Does compounding frequency really make a difference?
- Yes, but the difference diminishes at higher frequencies. Going from annual to monthly compounding on a $10,000 deposit at 8% over 20 years adds about $800 in extra earnings. Going from monthly to daily adds only about $50 more. The annual rate and investment duration matter far more than frequency.
What is the Rule of 72?
- The Rule of 72 is a mental math shortcut: divide 72 by your annual interest rate to estimate how many years it takes to double your money. At 8%, money doubles in about 9 years (72 ÷ 8). At 6%, it takes about 12 years. This calculator shows the exact doubling time alongside the Rule of 72 estimate.
How do monthly contributions affect compound interest?
- Regular contributions dramatically accelerate growth because each new deposit also earns compound interest from the moment it is added. Adding $500 per month to a 7% account for 30 years can result in over $600,000 — far more than the $180,000 contributed directly. The contribution amount and frequency matter as much as the interest rate.
What is daily compound interest?
- Daily compound interest means interest is calculated and added to your balance every day (n = 365 per year). This is the most aggressive form of compounding and is commonly used by high-yield savings accounts. The dedicated Daily section of this calculator shows exactly how much more you earn compared to monthly or annual compounding.

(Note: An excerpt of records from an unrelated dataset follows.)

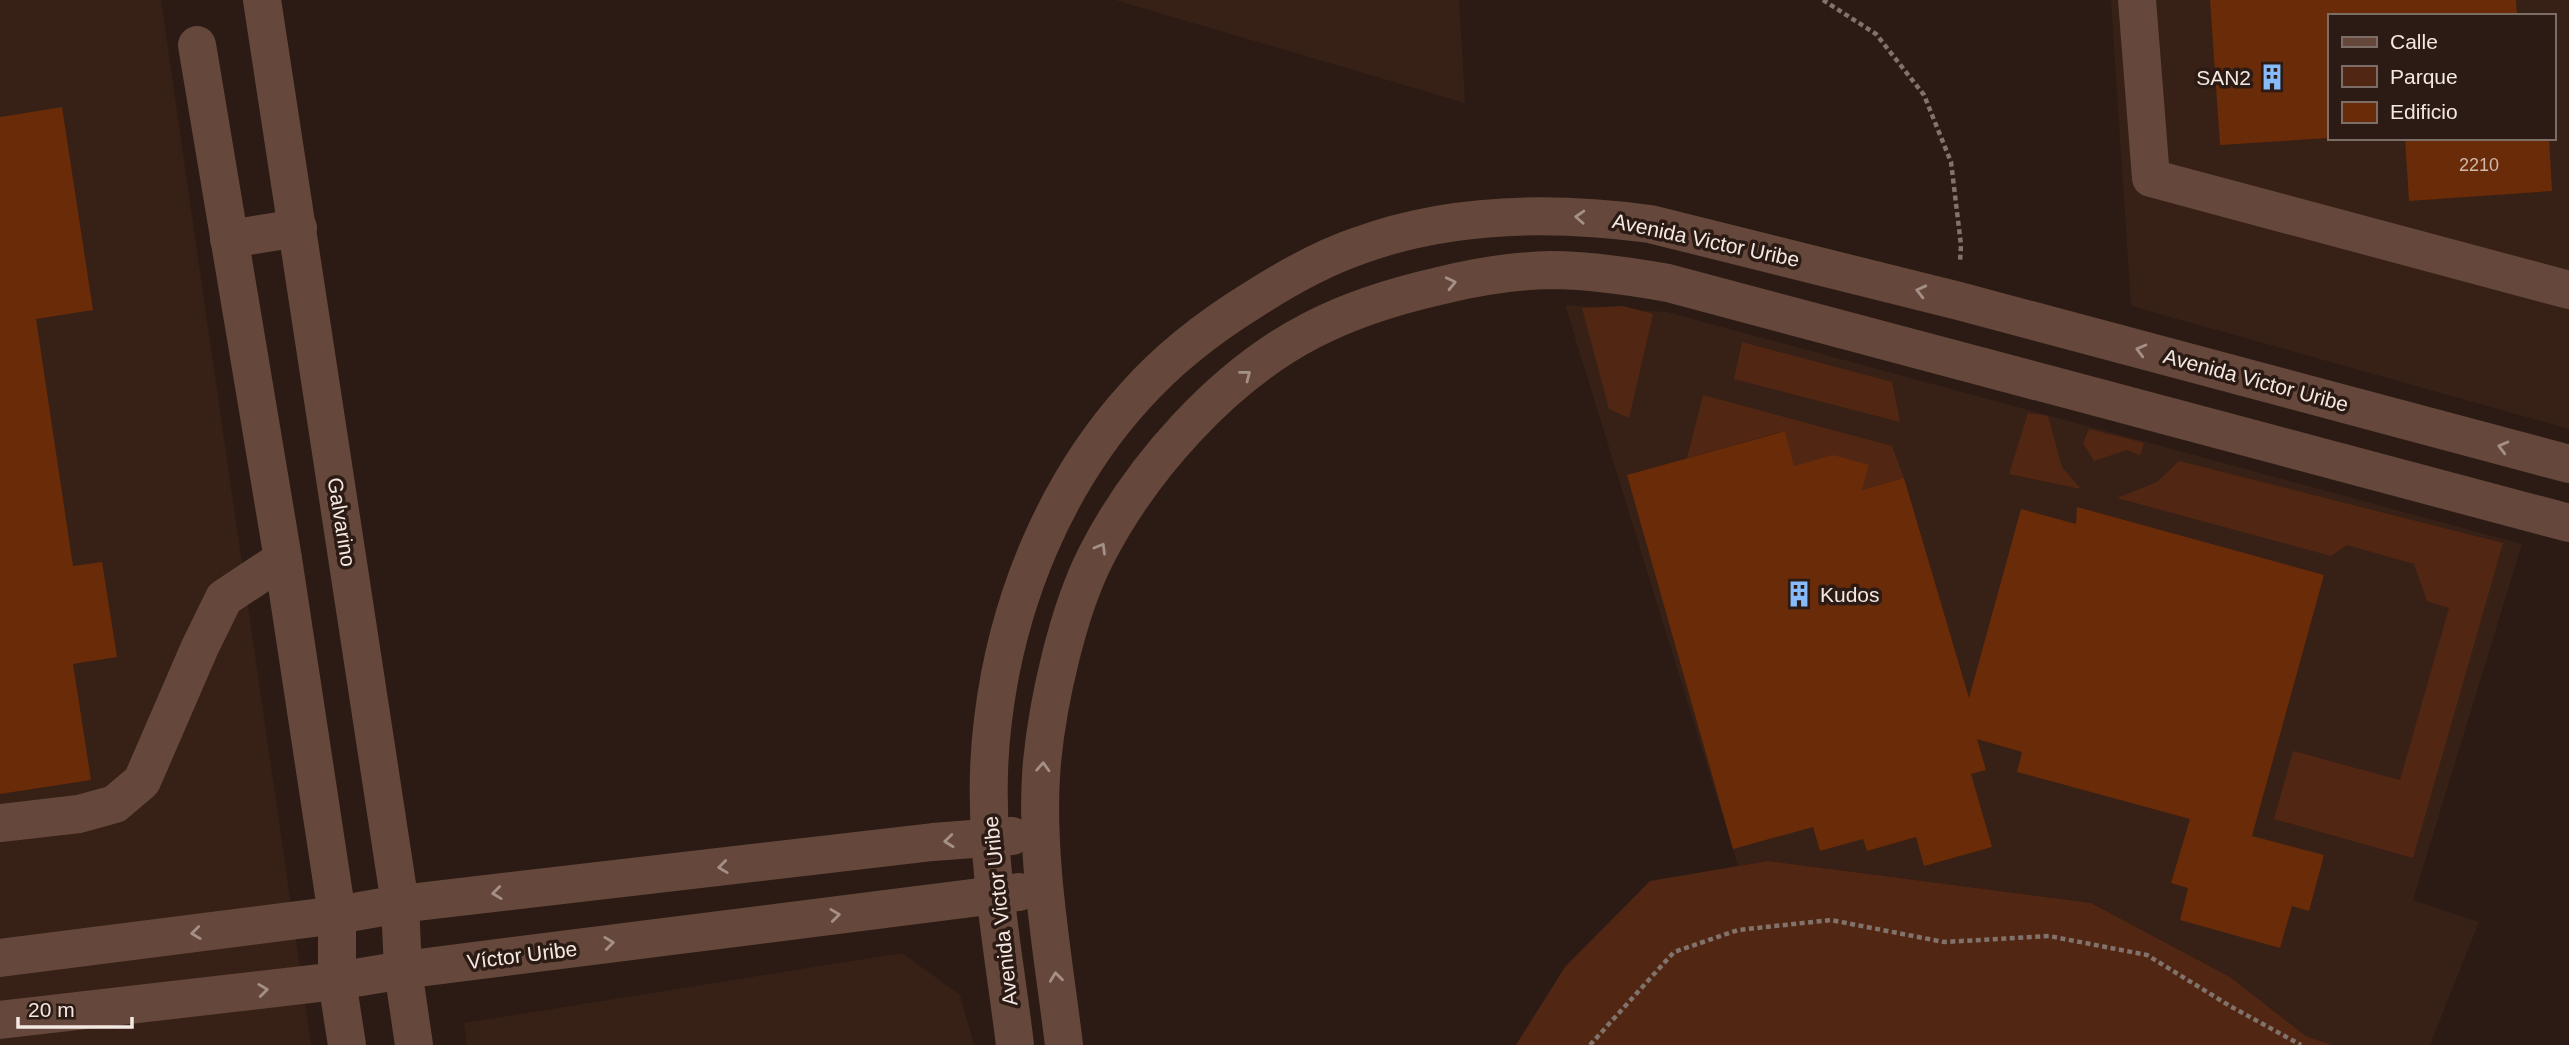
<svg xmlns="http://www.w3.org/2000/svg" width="2569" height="1045" viewBox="0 0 2569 1045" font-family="Arial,sans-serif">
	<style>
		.built { fill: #372016; fill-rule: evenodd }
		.green { fill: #512713 }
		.building { fill: #692b08 }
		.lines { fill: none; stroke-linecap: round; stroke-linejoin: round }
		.path { stroke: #81726c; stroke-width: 4.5; stroke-dasharray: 5 3.5; stroke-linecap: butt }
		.minor { stroke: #65483b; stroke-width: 38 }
		.oneway { stroke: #a59087 }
		.labels { text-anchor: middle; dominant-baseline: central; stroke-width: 7; stroke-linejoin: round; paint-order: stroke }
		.number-label { font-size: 18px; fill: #d1b9ac }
		.poi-label { font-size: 21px; fill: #f4e8e3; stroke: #2c1b14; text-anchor: end }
		.street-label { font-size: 21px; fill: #f4e8e3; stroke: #2c1b14 }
	</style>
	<rect width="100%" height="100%" fill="#2c1b14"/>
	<g class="built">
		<polygon points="0,0 161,0 311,1045 0,1045"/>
		<polygon points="1115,0 1459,0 1465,103"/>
		<path d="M 2111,0 L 2569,0 L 2569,429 L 2131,306 ZM 2329,16 L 2553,16 L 2553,138 L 2329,138 Z"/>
		<polygon points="1565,305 1667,312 2522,544 2413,900 2479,922 2430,1045 2332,1045 2306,1036 2230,977 2091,903 1768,861 1738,866"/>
		<polygon points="902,953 960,995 974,1045 467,1045 464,1023"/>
	</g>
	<g class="green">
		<polygon points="1623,306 1653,314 1629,418 1609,409 1582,308"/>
		<polygon points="1742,342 1892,382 1900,422 1734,379"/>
		<polygon points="1703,395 1892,446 1904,478 1862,490 1869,465 1794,466 1784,431 1687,458"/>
		<polygon points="2028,413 2048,416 2062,467 2081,489 2009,474"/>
		<polygon points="2089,429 2144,443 2140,455 2127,450 2094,461 2083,443"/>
		<polygon points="2179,461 2503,543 2413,858 2274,819 2293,751 2400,780 2449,608 2427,601 2414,564 2347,545 2331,556 2117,498 2157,482"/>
		<polygon points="1768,861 2091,903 2230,977 2306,1036 2332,1045 1516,1045 1565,967 1650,881"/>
	</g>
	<g class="building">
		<polygon points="2210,0 2516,0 2517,16 2329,16 2329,138 2220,145"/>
		<polygon points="62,107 93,310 36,319 73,566 102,562 117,657 73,664 91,780 0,794 0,117"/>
		<polygon points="2405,138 2549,138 2552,191 2409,201"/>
		<polygon points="1785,431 1794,466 1833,455 1869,465 1862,490 1904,478 1969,698 2021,509 2076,524 2077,507 2324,575 2252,836 2324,855 2309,911 2292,906 2280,948 2180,920 2188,888 2171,883 2190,819 2017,772 2022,752 1977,739 1986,770 1971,774 1992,847 1924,866 1916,837 1867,851 1863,839 1820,851 1813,827 1733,849 1627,475"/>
	</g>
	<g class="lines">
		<g class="path">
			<polyline points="1823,0 1876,34 1924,95 1951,162 1961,245 1960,262"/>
			<polyline points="1590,1045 1674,952 1738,930 1831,920 1944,942 2049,936 2147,955 2230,1006 2301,1045"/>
		</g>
		<g class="minor">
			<polyline points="262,0 400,904 403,970 414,1045"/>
			<polyline points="2137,0 2151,178 2569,290"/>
			<polyline points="197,45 283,559 337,915 337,981 347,1045"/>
			<polyline points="229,239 298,228"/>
			<polyline points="0,823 79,814 115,804 142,781 200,647 224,598 283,559"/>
			<polyline points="0,958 337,915 400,904 933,842 1012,836"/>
			<polyline points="0,1020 337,981 403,970 1019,892"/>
			<path d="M 1015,1045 C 1002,937 979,829 993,720 C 1007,602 1055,484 1135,396 C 1168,359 1209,327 1251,301 C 1285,279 1320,259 1358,246 C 1450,212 1553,211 1650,224 L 1959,301 L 2569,464"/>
			<path d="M 1064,1045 C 1053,954 1034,853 1042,762 C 1048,700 1068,611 1096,556 C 1141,468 1222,377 1310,331 C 1350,310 1395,296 1439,286 C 1475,277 1512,271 1550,270 C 1590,270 1629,276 1668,283 L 2569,523"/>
		</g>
	</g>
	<defs><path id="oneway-chevron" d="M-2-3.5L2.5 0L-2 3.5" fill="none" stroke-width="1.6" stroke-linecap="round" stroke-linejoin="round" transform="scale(1.75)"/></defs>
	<g class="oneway">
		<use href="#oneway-chevron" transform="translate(1580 217) rotate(-177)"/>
		<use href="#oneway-chevron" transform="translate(1451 283) rotate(-13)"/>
		<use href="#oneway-chevron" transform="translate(1921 291) rotate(-166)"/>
		<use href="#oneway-chevron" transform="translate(2141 350) rotate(-165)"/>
		<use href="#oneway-chevron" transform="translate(1246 375) rotate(-38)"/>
		<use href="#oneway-chevron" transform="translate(2503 447) rotate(-165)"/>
		<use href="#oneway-chevron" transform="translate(1101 548) rotate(-60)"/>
		<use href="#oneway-chevron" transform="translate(1043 767) rotate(-87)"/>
		<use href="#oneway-chevron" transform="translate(949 841) rotate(174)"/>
		<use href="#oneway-chevron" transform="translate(723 867) rotate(173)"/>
		<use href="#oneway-chevron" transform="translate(497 893) rotate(173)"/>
		<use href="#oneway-chevron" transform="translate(835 915) rotate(-7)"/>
		<use href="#oneway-chevron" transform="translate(196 933) rotate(173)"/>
		<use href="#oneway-chevron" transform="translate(609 943) rotate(-7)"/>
		<use href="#oneway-chevron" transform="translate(1056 977) rotate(-97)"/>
		<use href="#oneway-chevron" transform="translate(263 990) rotate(-7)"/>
	</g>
	<defs>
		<g id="building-bare" transform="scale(2.1)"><path d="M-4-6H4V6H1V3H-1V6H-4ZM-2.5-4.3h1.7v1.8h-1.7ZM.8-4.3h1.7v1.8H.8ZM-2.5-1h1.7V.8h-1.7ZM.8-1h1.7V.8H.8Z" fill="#87bbfb" stroke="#2c1b14" stroke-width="2.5" paint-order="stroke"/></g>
	</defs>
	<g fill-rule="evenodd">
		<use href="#building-bare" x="2272" y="77"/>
		<use href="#building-bare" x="1799" y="594"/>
	</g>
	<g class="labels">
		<g class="number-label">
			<text x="2479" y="165">2210</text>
		</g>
		<g class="poi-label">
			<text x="2251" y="77">SAN2</text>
			<text x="1820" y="594" text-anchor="start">Kudos</text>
		</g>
		<g class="street-label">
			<text transform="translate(1706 240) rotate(12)">Avenida Victor Uribe</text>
			<text transform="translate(2256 380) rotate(15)">Avenida Victor Uribe</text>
			<text transform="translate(342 522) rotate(81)">Galvarino</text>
			<text transform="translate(1000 911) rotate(-96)">Avenida Victor Uribe</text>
			<text transform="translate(522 955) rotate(-7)">Víctor Uribe</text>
		</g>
	</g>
	<rect x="2328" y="14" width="228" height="126" fill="#2c1b14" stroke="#7c6d67" stroke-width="2"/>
	<rect x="2342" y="37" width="35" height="10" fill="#65483b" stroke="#7c6d67" stroke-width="2"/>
	<text x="2390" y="49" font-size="21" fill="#f4e8e3">Calle</text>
	<rect x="2342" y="66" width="35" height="21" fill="#512713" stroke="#7c6d67" stroke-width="2"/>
	<text x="2390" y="84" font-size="21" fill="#f4e8e3">Parque</text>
	<rect x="2342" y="102" width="35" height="21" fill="#692b08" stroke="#7c6d67" stroke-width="2"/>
	<text x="2390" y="119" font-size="21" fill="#f4e8e3">Edificio</text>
	<path d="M18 1017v10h114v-10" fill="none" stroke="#f4e8e3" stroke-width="3.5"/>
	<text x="28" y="1017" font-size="21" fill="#f4e8e3" stroke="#2c1b14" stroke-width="5" paint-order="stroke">20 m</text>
</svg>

Is compound interest good for borrowers or savers?
- Compound interest works in favor of savers and investors — the longer money stays invested, the more it grows. For borrowers, compound interest works against you. Credit card balances, for instance, compound daily, causing debt to grow quickly if not paid off each month. Understanding compound interest helps you make better decisions on both sides.